Mickey was the one to get up; she found herself half-kneeling beside him, taking one hand in hers. “Steve. He’s not—he wasn’t—used to playing these games. There’s no reason he would think that way. More likely he mentioned it and the Irhaddanians took it from there.”
“Then why—” he stopped, turned his head away, his jaw working. “
Why?
”
She tightened her hand over his. “We may never know. Could be they killed him just because he’d talked to them, could identify them if anything happened to you. Could be they said enough so he realized what they were up to and came to warn you.”
He took a sudden deep breath. “That works for me. I’m going to go with it. And if you hear otherwise—”
“I’m not expecting to,” she told him. She didn’t add that it wasn’t because she felt that scenario to be correct … it was because she simply never expected to learn anything else about it. In her own heart, she felt the man she’d met at the underpass was perfectly capable of doing and saying whatever he thought would keep him safe—keep the whole underpass area safe. He’d had no way to understand the kind of people he was dealing with.
“So now they’re after me,” Steve mused. “Not just you anymore.”
“Looks that way.” She rubbed a thumb over his, suddenly realized what she was doing, and backed off to reclaim her seat on the bed. “Just a guess. But they had no reason to think I’d be at the gym, and they came loaded for bear. Makes me think it’s a good guess.”
Wearily, he reached down to pull his sneakers off, standing to toss them at the chair in the corner. “I suppose I should be flattered. Three of them.”
“Well,” she said, and looked him up and down most obviously. “You do teach self-defense for a living. And work out regularly. And have lots of pointy weapons.”
And she really, really, hadn’t meant to be looking just below waist level when she said that.
He was kind; he merely raised one eyebrow at her and let it pass. “Then where do we go from here?”
She tried to keep her voice upbeat. “A couple of days here should do it, I’d think. Close the gym, keep your people safe.” He didn’t look happy at the idea, but he didn’t protest. “It’s me they’re really after, and I don’t think they’ll spend a lot of time on a failed strategy. They seemed to be in a real hurry to get the information they wanted.”

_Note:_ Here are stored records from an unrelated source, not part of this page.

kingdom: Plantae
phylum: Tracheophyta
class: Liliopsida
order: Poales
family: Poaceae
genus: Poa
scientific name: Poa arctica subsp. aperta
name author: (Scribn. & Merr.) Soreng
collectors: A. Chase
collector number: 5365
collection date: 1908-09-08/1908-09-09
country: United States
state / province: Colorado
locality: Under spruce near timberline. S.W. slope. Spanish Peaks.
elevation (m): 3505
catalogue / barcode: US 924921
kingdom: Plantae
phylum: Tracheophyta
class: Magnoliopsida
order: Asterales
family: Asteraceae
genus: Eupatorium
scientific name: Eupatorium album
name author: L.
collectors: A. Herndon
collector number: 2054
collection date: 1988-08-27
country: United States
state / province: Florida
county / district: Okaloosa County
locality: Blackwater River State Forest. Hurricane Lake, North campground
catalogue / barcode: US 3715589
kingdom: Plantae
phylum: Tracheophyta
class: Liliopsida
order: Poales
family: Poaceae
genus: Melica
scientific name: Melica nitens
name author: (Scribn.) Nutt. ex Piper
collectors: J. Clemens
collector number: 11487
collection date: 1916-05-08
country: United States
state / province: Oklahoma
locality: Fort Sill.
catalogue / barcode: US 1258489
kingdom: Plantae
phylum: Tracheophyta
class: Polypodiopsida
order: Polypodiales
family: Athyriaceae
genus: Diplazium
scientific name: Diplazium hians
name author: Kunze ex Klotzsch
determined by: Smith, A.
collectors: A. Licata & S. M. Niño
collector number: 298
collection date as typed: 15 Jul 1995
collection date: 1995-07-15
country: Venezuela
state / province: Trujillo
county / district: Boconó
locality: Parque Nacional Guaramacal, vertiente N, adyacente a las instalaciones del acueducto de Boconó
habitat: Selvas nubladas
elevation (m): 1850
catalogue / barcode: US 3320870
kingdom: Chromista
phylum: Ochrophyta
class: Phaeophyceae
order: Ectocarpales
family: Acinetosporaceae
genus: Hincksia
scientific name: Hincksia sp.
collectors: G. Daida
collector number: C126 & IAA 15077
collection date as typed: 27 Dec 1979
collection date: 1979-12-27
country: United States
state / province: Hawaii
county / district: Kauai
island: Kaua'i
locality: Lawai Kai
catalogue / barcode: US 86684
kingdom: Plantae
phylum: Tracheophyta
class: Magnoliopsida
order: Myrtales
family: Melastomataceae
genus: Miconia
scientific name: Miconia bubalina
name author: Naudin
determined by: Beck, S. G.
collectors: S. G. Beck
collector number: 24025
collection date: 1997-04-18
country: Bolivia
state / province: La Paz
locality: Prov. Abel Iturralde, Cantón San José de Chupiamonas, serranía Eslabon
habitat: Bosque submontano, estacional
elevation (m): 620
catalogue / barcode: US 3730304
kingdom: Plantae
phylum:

“And exactly what was that?” He yanked the covers down, scattering mints, his brusque movement the only clue to his state of mind.
She shrugged. “What has Naia said to you? Where do you see Naia? Who does she spend time with? How did you meet Naia? How do you feel about Naia? Is she important to you?” Another shrug. “Honestly, I got the feeling they wanted to ask me something more directly, but as soon as they realized I couldn’t remember anything—even before they really believed it—they started playing coy. Trying to get answers without giving anything away.”
“And of course you have no idea what they were really driving at.” He picked up a pillow, scrunching it in his hands.
Mickey winced. Wouldn’t want to be that pillow right now. “I think it’s obvious I’m involved with Naia somehow, and that they’re concerned about what Naia might have told me. How those pieces fit into the larger picture … not a clue.”